Required tasks:
1. Answer these questions from the vertical video case study:
(a) What is the approximate horizontal field of human vision?
(b) How many seats did Edison's Vitascope Theater have?
(c) What were the dimensions of the screen installed at Pinewood Studios in 2009?
2. Pick up the vertical video case study after its final sentence and continue writing it.

Supplied text:
================================

Diadora: Fire and Ice — A Vertical Video Case Study


Nearly everyone in the visual consuming world uses a personal device in a vertical format. As filmmakers, many of us cringe at the idea of flipping our cinema cameras sideways to capture and create. I did. Then, I quickly realized that anything that creates that emotion must have deeper rooted aspects of unknown and fear surrounding it.

If the community of creators is going to create anything beyond promotional material, we must look into the unknown and discover the beauty of the medium.

In this article, I’ll highlight my initial explorations into creating a professional-grade spec vertical commercial. I’ll also include some of my light scientific and historical research into how we interact with visual mediums. And, I’ll also include a set of grid overlays creators you can download and use in your own projects.

Here’s a look at the project: 



Research: The Medium Reflects Nature

The format of cinema has direct correlation with the anatomy of human eyesight:

Our horizontal field of vision is roughly 210°, while our vertical field of vision is 160° with a focal area of 55°.


(Wide) Format of Tradition: Theater

1893: Eadweard Muybridge projects hand-painted animated images
1895: Auguste and Louis Lumiëre use their Cinematograph in Paris
1896: Koster and Bial’s Music Hall debut a 20' x 12' screen in New York City
1896: Edison’s Vitascope Theater opens the first motion picture house with with 72 seats and a 20' x 12' screen.
1905: A 25' x 20' Nickelodeon theater opens in Pittsburg
1956: The largest drive-in theater showcases a massive 120' x 52' screen.
1996: The Panasonic IMAX Theatre showcases a 117' x 97' screen in Darling Harbour, Sydney, Australia
2009: World-Record sized screen of 240' x 60' installed as a drive-in at Pinewood Studios in London


Theater Screen Sizes and Their Contemporary Resolutions



If we overlay these sizes with contemporary screen ratios, we see immediately that we haven't deviated far from our origins. Those first 20' x 12' screens are roughly the 16:9 ratio used in HD (1080 x 1920) and 4K (2060 x 3840) resolutions today. And the Nickelodeon aspect ratio translates to the 4:3 format adopted pioneers in the television format. All projected formats have a wider aspect ratio and modern formats such as IMAX or curved television screens trend towards replicating the human field of vision.

But, all of these formats (save it for the solo-television binge-watching modern trend) are made for presenting to the audience at scale. The dawn of the personal device revolution now gives us new ergonomics and new presentation opportunities.


Mobile Screen (blue) and flipped Video (red) resolutions show parallels and trend.



Creating in Vertical 

As a creator, I'm interested in the history of cinema, storytelling, and how we can use technology and human behavior to format new stories. I'm less interested in the marketing metrics or use-cases behind the vertical video uptick. There are plenty of great scholarly articles on the subject, so I’ll skip it here.

================================

[Saved data entries]
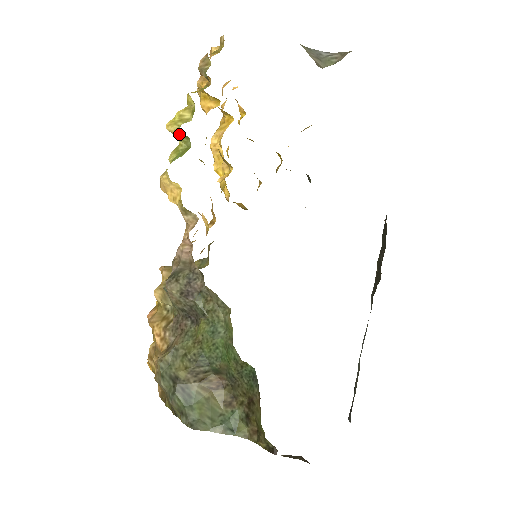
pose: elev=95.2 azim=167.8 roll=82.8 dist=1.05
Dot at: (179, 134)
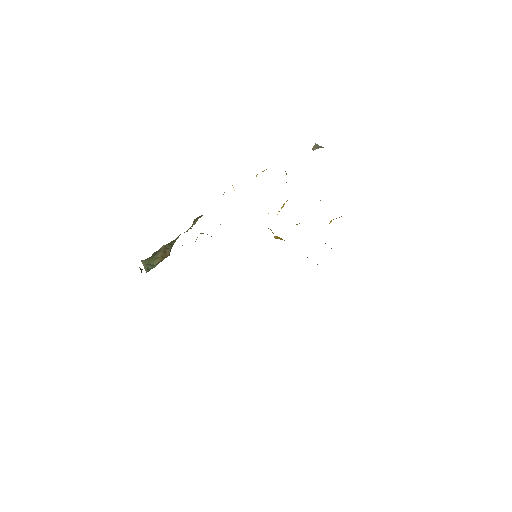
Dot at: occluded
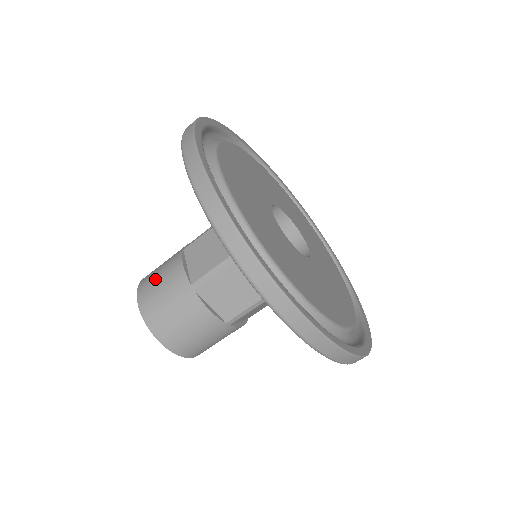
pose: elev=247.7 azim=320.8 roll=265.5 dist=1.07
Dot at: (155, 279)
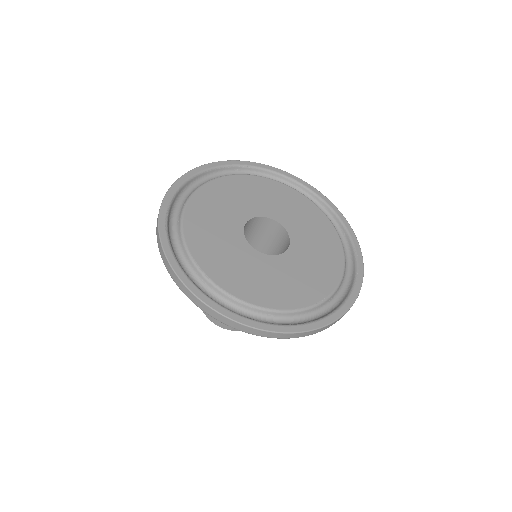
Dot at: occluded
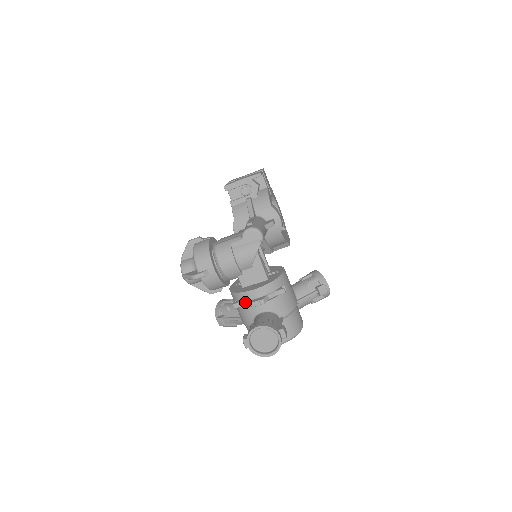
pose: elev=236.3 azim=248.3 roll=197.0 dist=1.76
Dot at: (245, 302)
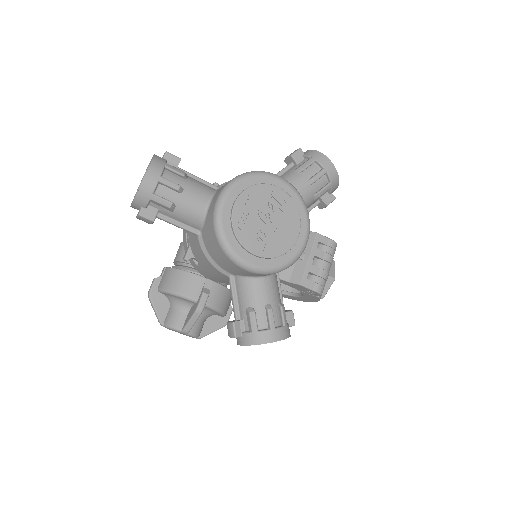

================================

Exercise answers:
1.
(a) Roughly 210°.
(b) 72 seats.
(c) 240' x 60'.

2.
I'm interested in how the frame can inform how filmmakers evoke emotion, memory, and creativity.

Aspect Ratio and Creative Ideologies  

1:1 — Playful, Geometric

4:3 — Nostalgia, Confinement or Intimacy

16:9 — Atypical Commercial, Landscape

2.35:1 — Dramatic, Epic, Cinematic, Expansive  

IMAX — Full Immersion of Space, Kinetics over Emotion

9:16 — Personal, Intimate, Spacial, Mirror, Geometric



In-Practice Guidelines

The ideology behind the rule-of-thirds, fibonacci and many of our embedded concepts around cinematography are paired to horizontal or square formats.

Vertical video (and handheld specifically) is a different ideology all together. Therefore, we must create a new set of rules that surround these concepts.

For instance, our vertical field of vision is less than half that of horizontal viewing; therefore, typical distances of viewing require us to scan content from top to bottom.

Horizontal Guidelines 
Here are some of the traditional guidelines based on horizontal field of vision:




Guidelines for Vertical

As I flipped some of these traditionally horizontal guidelines I quickly realized that while some of them work others don’t quite work. Two reasons: safe regions for application interface design and our nature to scan vertical content from top to bottom.

Here are my vertical video overlay guides (PNG):





Refining the Composition for Vertical

(Re)Composing Using the Overlays:





Using the guideline overlays in my NLE helped reframe for optimial visual aesthetic. 




Bonus BTS: The Vertical Rig





Technical Specifications for Vertical Video on Social Media (as of 2020)

H.264 compression (MP4)
Square pixels, fixed frame rate, progressive scan, and stereo AAC audio compression at 128kbps+.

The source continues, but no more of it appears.